Pipeline rule: Escaping brackets in grok template


(Brendan Abolivier) #1

Hey there,

I’m working on parsing some HTTP logs from HAproxy. We format them in a special way for internal needs. Here’s what one line would look like:

10.155.26.5:55647 [id=D9B6AE8B:D95F_0AFFFF6D:01BB_5A43A5B9_F626A:37A0] [27/Dec/2017:13:52:57.470] frontend backend/server 0/0/0/204/204 200 2877 - - ---- 3/3/0/1/0 0/0 {host - user_agent - - -} {- private, -} "GET / HTTP/1.1"

To parse it, I’ve set up a pipeline with one rule:

rule "ha-gozy"
when
    // some checks on "source" and "application_name" fields
then
    let message_field = to_string($message.message);
    let pattern = "\\[id=%{NOTSPACE:req_id}\\] \\[%{DATE:req_date}:%{TIME:req_time}\\] %{NOTSPACE:frontend} %{NOTSPACE:backend}/%{NOTSPACE:server} %{NOTSPACE} %{NUMBER:status_code} \{%{NOTSPACE:hostname} %{NOTSPACE} %{NOTSPACE:user_agent} %{DATA}\} %{DATA} \"%{NOTSPACE:method} %{NOTSPACE:path} %{NOTSPACE:http_ver}\"";
    let fields = grok(to_string(pattern), message_field);
    set_fields(fields);
end

Notice the escaping of the curly brackets in pattern.

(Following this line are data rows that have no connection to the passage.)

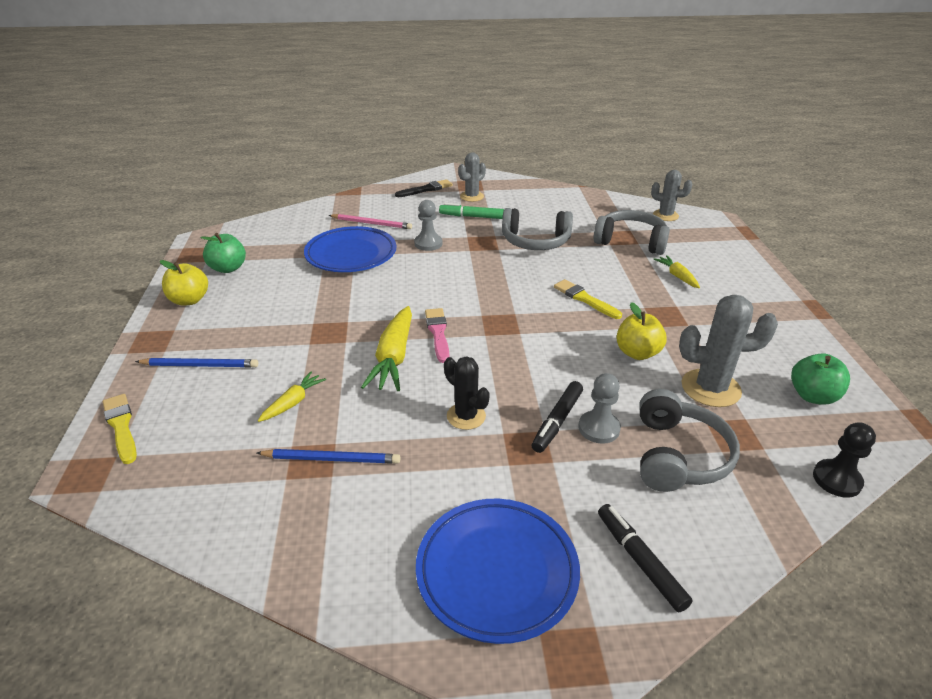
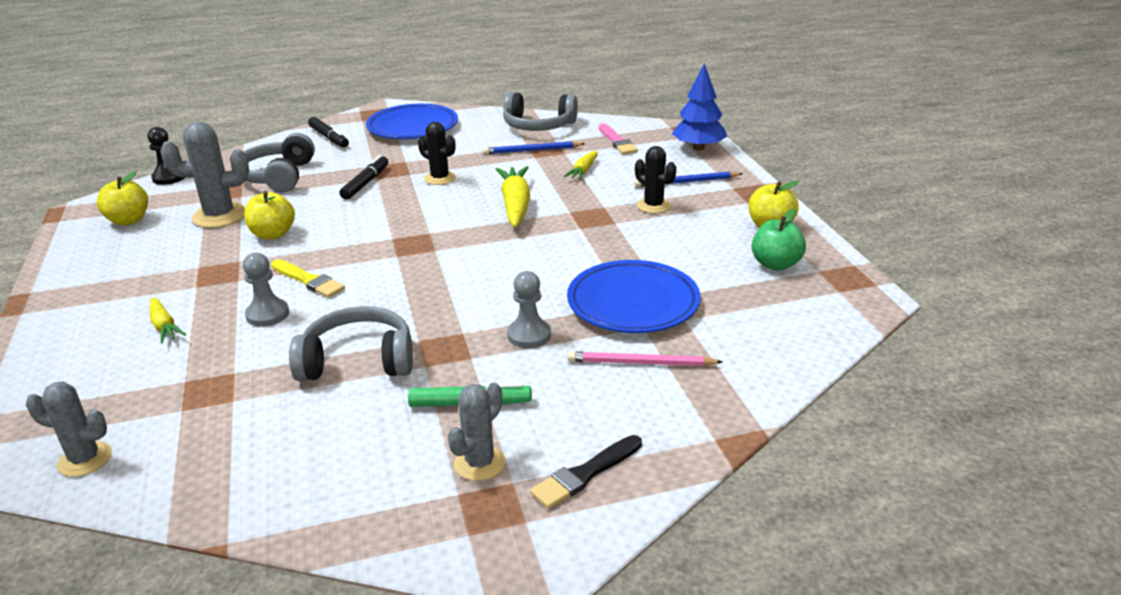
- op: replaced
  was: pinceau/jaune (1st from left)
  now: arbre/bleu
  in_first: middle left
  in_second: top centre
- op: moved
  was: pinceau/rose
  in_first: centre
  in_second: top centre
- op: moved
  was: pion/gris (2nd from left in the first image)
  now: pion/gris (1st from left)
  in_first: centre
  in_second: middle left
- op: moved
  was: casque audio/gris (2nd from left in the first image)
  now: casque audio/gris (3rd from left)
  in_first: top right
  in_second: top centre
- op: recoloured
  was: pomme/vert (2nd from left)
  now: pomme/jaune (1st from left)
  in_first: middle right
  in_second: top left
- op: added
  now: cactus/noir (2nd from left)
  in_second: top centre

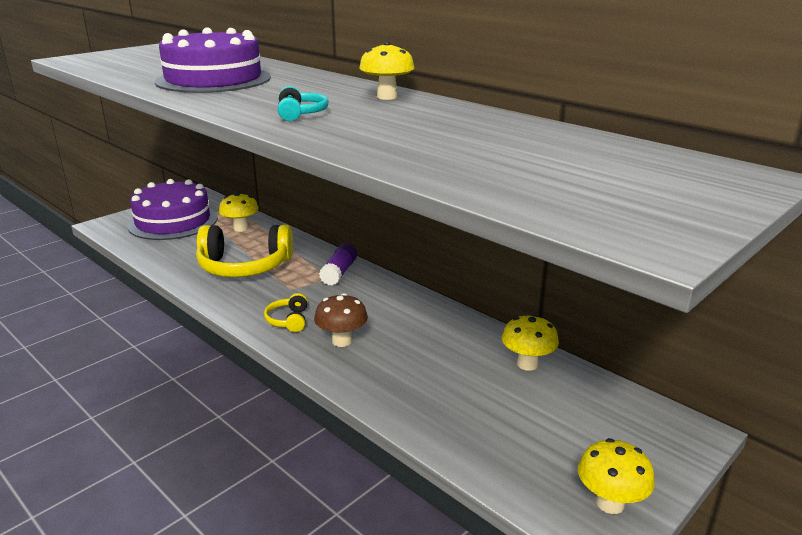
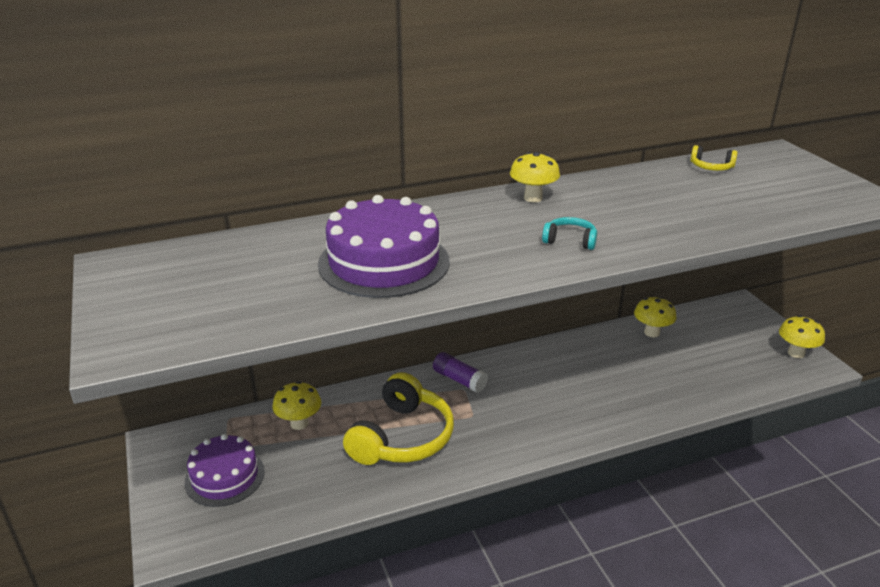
- op: resized
  was: gâteau/violet (1st from left)
  in_first: middle left
  in_second: bottom left
  ratio: 0.66
- op: moved
  was: casque audio/jaune (2nd from left)
  in_first: centre
  in_second: top right
- op: removed
  was: champignon/marron
  in_first: centre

I need to escape them because if I don’t, Grok will try to interpret them as a block to replace, and give me a nasty error.

However, I don’t seem to be able to escape them, because when I do so the editor gives me a bunch of errors:

Unknown function DATA in line 7 pos 253
no viable alternative at input '%'
token recognition error at: '\'
Unknown function DATA in line 7 pos 243
mismatched input '}' expecting '('
Unknown function NOTSPACE in line 7 pos 187
Unknown function NOTSPACE in line 7 pos 220
token recognition error at: '"\\[id=%{NOTSPACE:req_id}\\] \\[%{DATE:req_date}:%{TIME:req_time}\\] %{NOTSPACE:frontend} %{NOTSPACE:backend}\\/%{NOTSPACE:server} %{NOTSPACE} %{NUMBER:status_code} \{'
mismatched input ':' expecting '('
Unknown function hostname in line 7 pos 196
Unknown function NOTSPACE in line 7 pos 208
Unknown function user_agent in line 7 pos 229

and hitting “Save” doesn’t save the rule. FTR, the same happens when you try to escape square brackets.

Judging from the errors, it seems to me that \{ appears to be closing the string (with \} reopening it) or something like that. And I’m not sure I understand the reason behind it.

Is there something I missed, a better way of escaping brackets that doesn’t mess my string up?

Graylog’s version is v2.3.0+81f8228 fwiw.

Thanks!

Edit: I just realised that this was happening everytime I append \ and a character, with a few exception.


(system) #2

This topic was automatically closed 14 days after the last reply. New replies are no longer allowed.